My senior year, tragedy struck. My first serious running injury, a stress fracture in my right tibia. The result of a bone bruise from falling down stairs, and nailing it on a fireplace in the middle of a 50-mile running week. Ouch! After a week on the stationary bike, I couldn't take it anymore. I could not spend The Fall, my favorite season, indoors. I bought myself a road bike, a Diamondback, some of you might know this bike better as "Tigger", and hit the roads. Tigger got his paint job in Colorado, after I joyfully road him to two top-three finishes at Collegiate Triathlon National Championships, a fifth in my age group at USAT National Championships, and a top-10 finish at the Amateur Triathlon World Championships.

Tigger was also the victim of my first cyclocross ride. On a rainy day in November in Oregon, my roommate asked me if I wanted to go on a "ride" with him. His comment to me when he asked was, "I saw that you are riding Tigger" (meaning I had not ridden my road bike to work). On our ride, we started out on roads that quickly turned to gravel, that turned to jeep track and logging trails in the mountains around Corvallis, finally ascending into wooden trails that could barely be called "roads" before descending back to town. I had found my calling, skinny tires in the mud. When I took my bike into the local bike shop to get "a tune-up", the mechanics looked at me dumbfounded. They suggested I buy a cyclocross bike and I was asked to repeat after them, "I, state your name, will never ride Tigger of-road again." Then I bought a new chain, tires, brake pads, cables, and a cyclocross bike.

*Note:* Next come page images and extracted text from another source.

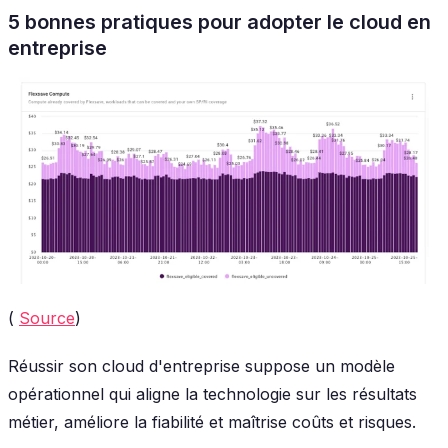
5 bonnes pratiques pour adopter le cloud en
entreprise
(
Source
)
Réussir son cloud d'entreprise suppose un modèle
opérationnel qui aligne la technologie sur les résultats
métier, améliore la fiabilité et maîtrise coûts et risques.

My introduction to cyclocross racing in Oregon was a swift one. Egged on by good friends, I entered first a few B races, but quickly ascended to the A ranks. Finally a form of racing that rewarded my goofy side! I mean, really, riding a skinny-tired, roadish bike, off-road, on single track, jumping off to run over barriers and up hills, in the mud, and smiling the whole way? I took beer hand-ups, went for dollars, high-fived. I adopted the trend of wearing wacky tall socks. From mid-pack late in the race, I would do the wave over the barriers - a maneuver in which the rider, rather than pick up the bike under arm or over shoulder, hoists it into the air overhead as if doing the wave at a baseball game. Because cyclocross is a Joyride for me, as much a form of entertainment as it is a race.

An excellent demonstration of "the wave" by a friend.
My next ride?
And, so, on the eve of the beginning of the Bubba Series in St. Louis, I finally myself a little sad. While on a training cyclocross ride last weekend, I was working on skills for riding in the mud, taking turns at speed, etc., and in a moment of lost concentration, I slipped the front wheel on a particularly greasy patch of mud and went down hard and immediate. I emerged with a bruised, swollen, and broken right hand. A clean break in a bone so connected as to not necessitate a cast, the only healing advice - "let pain be your guide and load up on the calcium". Still, it is to tender to ride and risk worse, so I will be the one offering hand-ups, dollars, and left-handed high-fives at this weekend's 'cross race.

Why is it that when I can't ride because of injury, the only thing I want to do is ride?! enJoy-(your)-Ride! I'll be back out there soon.